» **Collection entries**
==============================
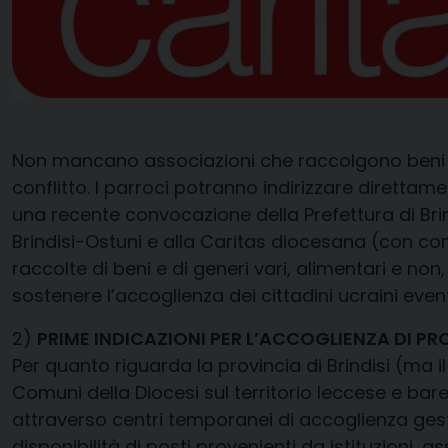
Non mancano associazioni che raccolgono beni ma
conflitto. I parroci potranno indirizzare dirett
una recente convocazione della Prefettura di Brindi
Brindisi-Ostuni e alla Caritas diocesana (con co
raccolte di beni e di generi vari, alimentari e n
sostenere l’accoglienza dei cittadini ucraini event
2)
PRIME INDICAZIONI PER L’ACCOGLIENZA DI PR
Per quanto riguarda la provincia di Brindisi (ma i
Comuni della Diocesi sul territorio leccese e bar
attraverso centri temporanei di accoglienza gesti
disponibilità di posti provenienti da istituzioni, a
==============================
» **Instructions for the task**
Copy every line of text from the items above without changing anything, and leave out the pictures.

» **Result below**
Non mancano associazioni che raccolgono beni ma
conflitto. I parroci potranno indirizzare dirett
una recente convocazione della Prefettura di Brindi
Brindisi-Ostuni e alla Caritas diocesana (con co
raccolte di beni e di generi vari, alimentari e n
sostenere l’accoglienza dei cittadini ucraini event
2)
PRIME INDICAZIONI PER L’ACCOGLIENZA DI PR
Per quanto riguarda la provincia di Brindisi (ma i
Comuni della Diocesi sul territorio leccese e bar
attraverso centri temporanei di accoglienza gesti
disponibilità di posti provenienti da istituzioni, a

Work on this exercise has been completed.